|MANOWAR go for the most thundering metal tour that will be seen in Germany in 2002. HAMMER spoke for you directly before the dress rehearsal exclusively with boss JOEY DEMAIO.|
Pure gigantomania! Manowar prepare for a material battle and promise the most exciting, most expensive and largest tour they ever presented in Europe. The numbers speak for themselves: 3 trucks full to the brim with equipment, 4 additional busses with musicians, management, technicians, roadies, catering and merchandise. Alltogether 36 people have the aim to provide some great time to the fans. So no wonder that the boss of Manowar and bass-player Joey DeMaio is pretty strained short before the tour. Nevertheless, he took the time to explain HAMMER exclusively all important details of the upcoming shows and provided us some interesting insights into the life on tour. Therefore, we can tell so much already, the following sites will deal with a lot of sex, strictly controlled alcohol consumption and the true philosophy of heavy metal.
Matthias M.:Joey, whole Germany is in Manowar fever. Are you just as excited?
Joey:Oh, yes. It will be the craziest, most exciting time of my life.
Matthias M.:Can we compare your current tour with the former ones?
Joey:Touring becomes more and more difficult for us because it means a growing responsibility. The number of fans coming to the shows is increasing, we travel with so many trucks and busses like never before, the equipment gets bigger, the staff grows. Because this year we proceed with the same motto: the fans get what they expect and what they paid for plus a lot more.
Matthias M.:Do you have any influence on the admission prices, which after all lie around 35 Euro?

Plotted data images
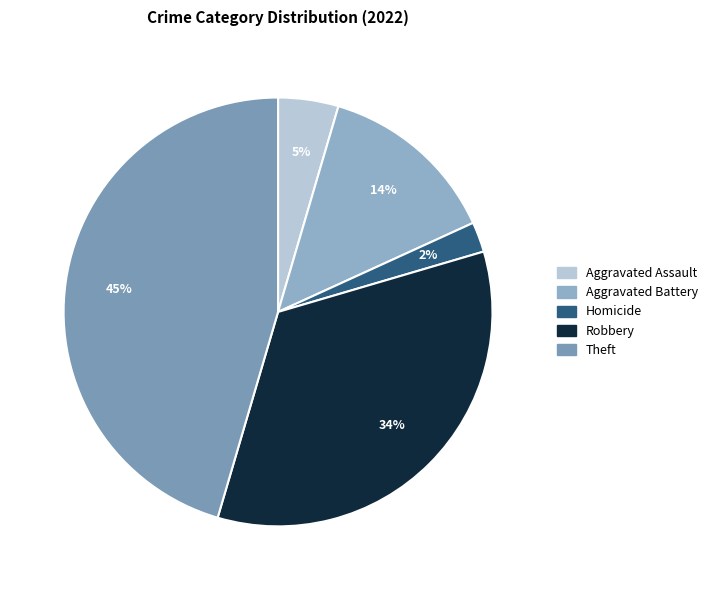

Combined, do Aggravated Assault and Aggravated Battery account for over 50%?

No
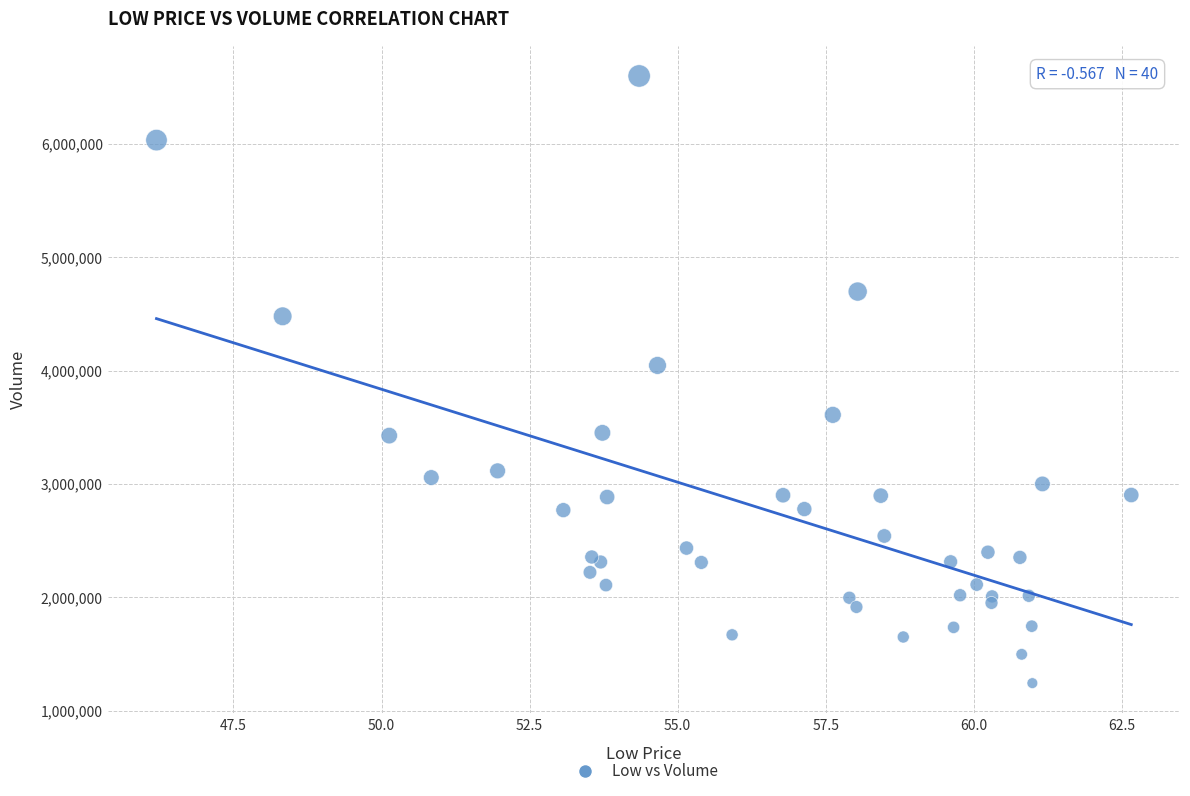

What Y value in the scatter plot is closest to 3921700?

4046400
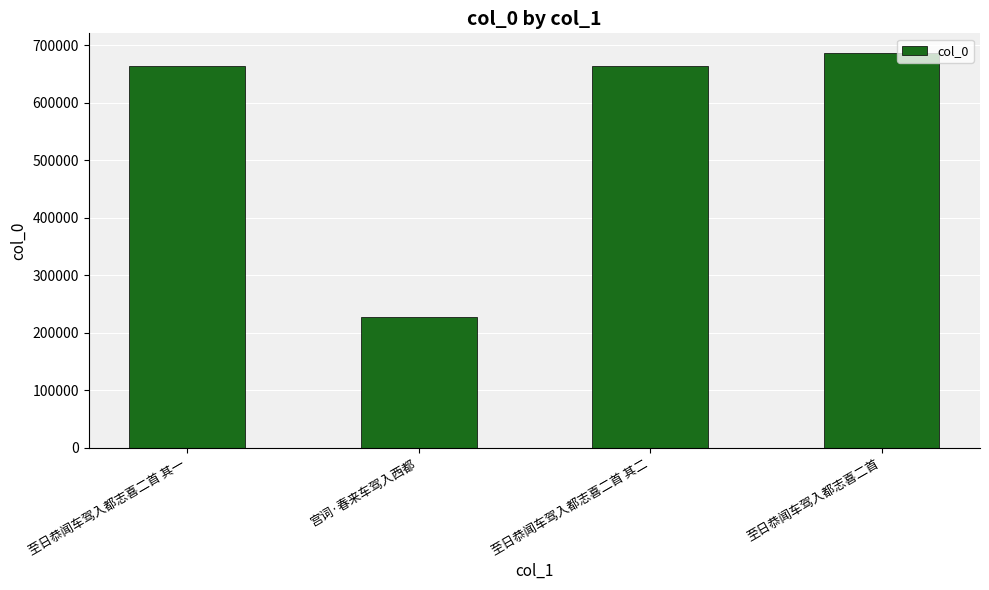

How many values are below 663848?

2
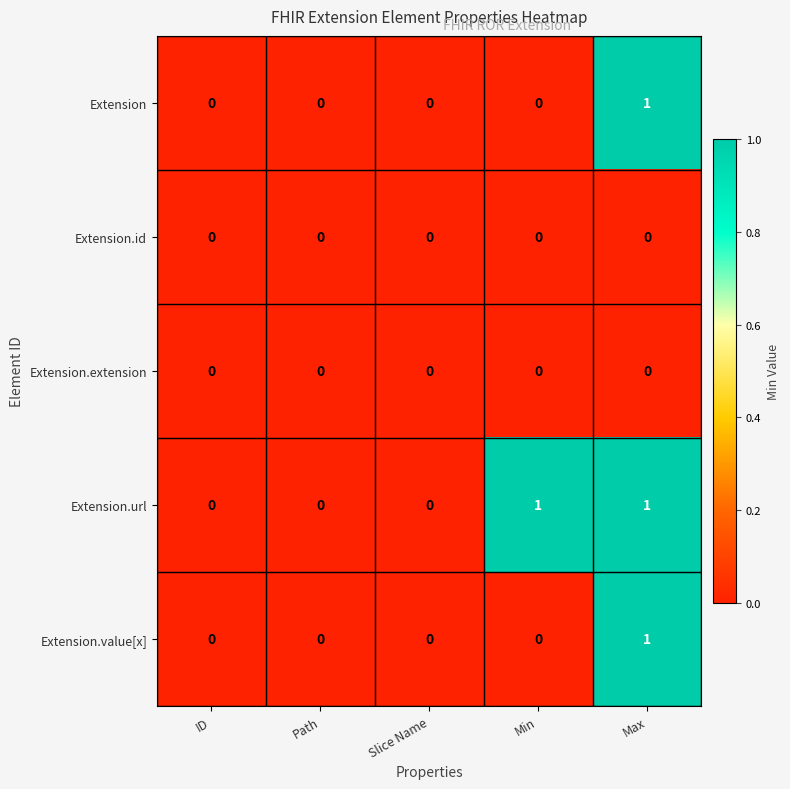

Count the Extension values in the range 0 to 1.

5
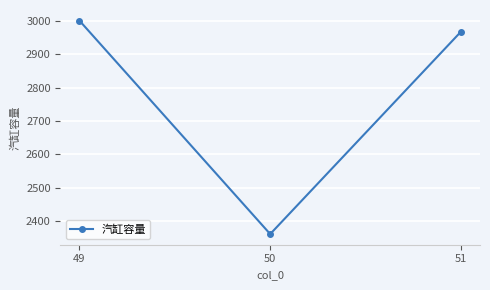

Reading left to right, transcribe all the data shown in this chart.

3000	2362	2967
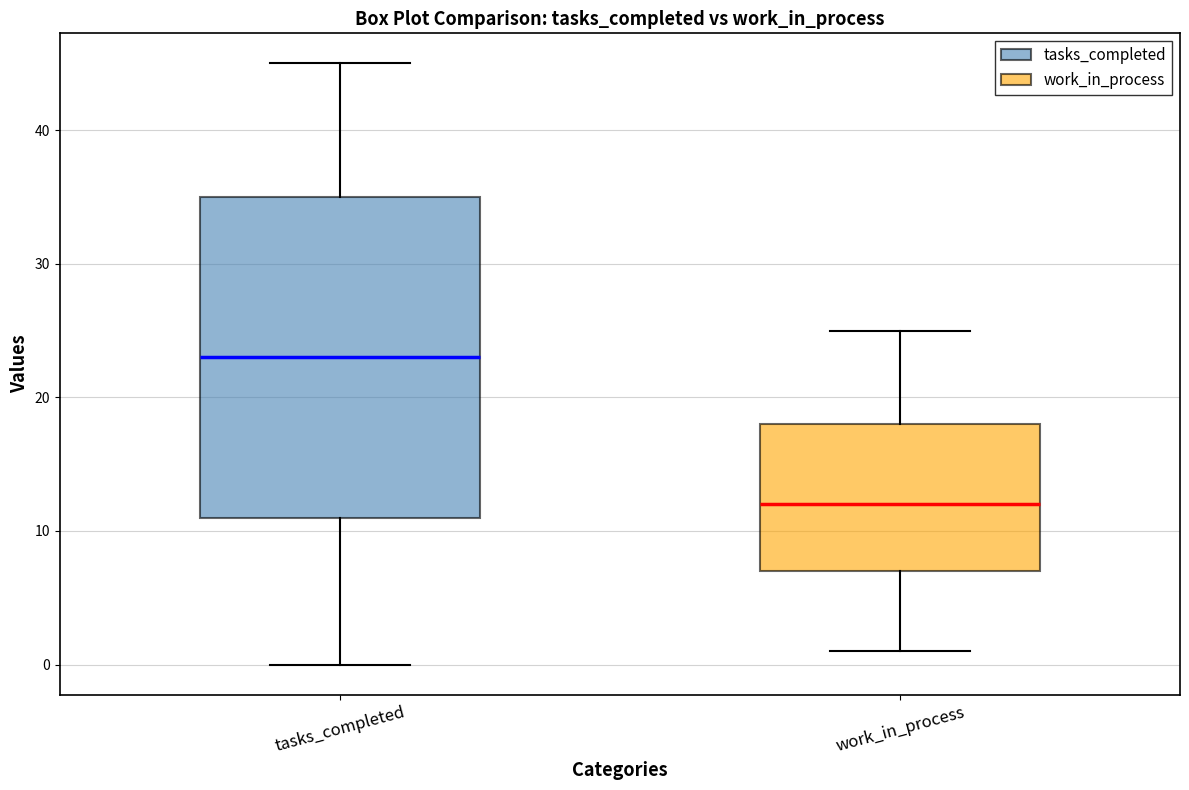

Which box's median line is the highest?

tasks_completed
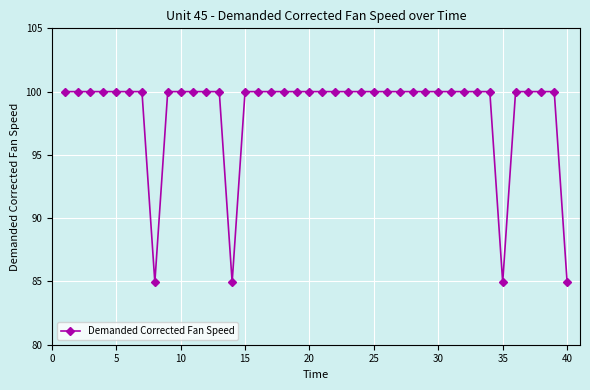

How many data points does each series have?

40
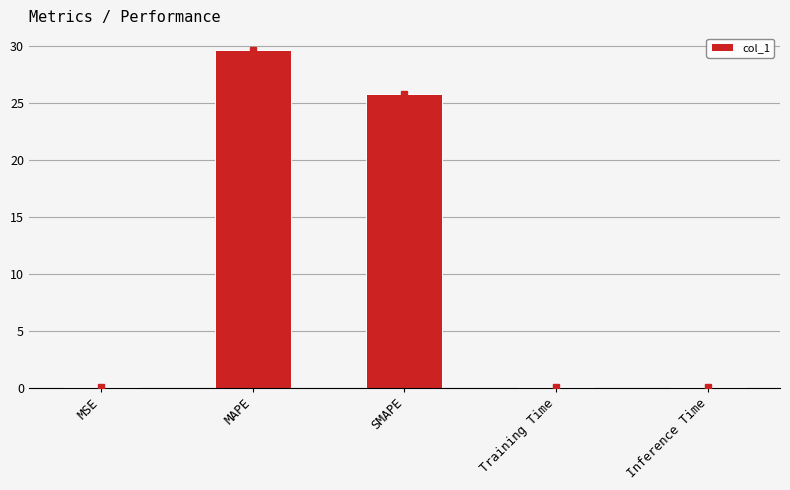

Is it true that the value at SMAPE is 41.7?

False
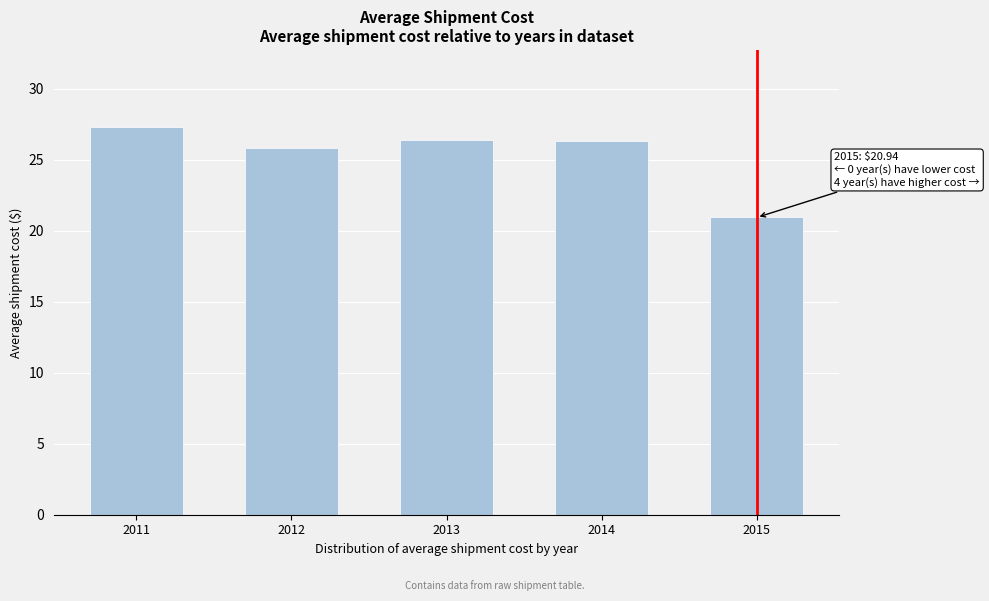

What is the greatest value displayed?

27.3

▸ **TASKS AND EXERCISES**
1. Reproduce the Manowar tour interview word for word, in its entirety.
2. In the rows, starting at the first row and ending at the line that contains "Which box's median line is the highest?", change "values" to "entries" and leave everything else as it is. Give only those lines, with the pictures left out.

▸ **ANSWERS PER TASK**
1.
|MANOWAR go for the most thundering metal tour that will be seen in Germany in 2002. HAMMER spoke for you directly before the dress rehearsal exclusively with boss JOEY DEMAIO.|
Pure gigantomania! Manowar prepare for a material battle and promise the most exciting, most expensive and largest tour they ever presented in Europe. The numbers speak for themselves: 3 trucks full to the brim with equipment, 4 additional busses with musicians, management, technicians, roadies, catering and merchandise. Alltogether 36 people have the aim to provide some great time to the fans. So no wonder that the boss of Manowar and bass-player Joey DeMaio is pretty strained short before the tour. Nevertheless, he took the time to explain HAMMER exclusively all important details of the upcoming shows and provided us some interesting insights into the life on tour. Therefore, we can tell so much already, the following sites will deal with a lot of sex, strictly controlled alcohol consumption and the true philosophy of heavy metal.
Matthias M.:Joey, whole Germany is in Manowar fever. Are you just as excited?
Joey:Oh, yes. It will be the craziest, most exciting time of my life.
Matthias M.:Can we compare your current tour with the former ones?
Joey:Touring becomes more and more difficult for us because it means a growing responsibility. The number of fans coming to the shows is increasing, we travel with so many trucks and busses like never before, the equipment gets bigger, the staff grows. Because this year we proceed with the same motto: the fans get what they expect and what they paid for plus a lot more.
Matthias M.:Do you have any influence on the admission prices, which after all lie around 35 Euro?

2.
Combined, do Aggravated Assault and Aggravated Battery account for over 50%?

No

What Y value in the scatter plot is closest to 3921700?

4046400

How many entries are below 663848?

2

Count the Extension entries in the range 0 to 1.

5

Reading left to right, transcribe all the data shown in this chart.

3000	2362	2967

Which box's median line is the highest?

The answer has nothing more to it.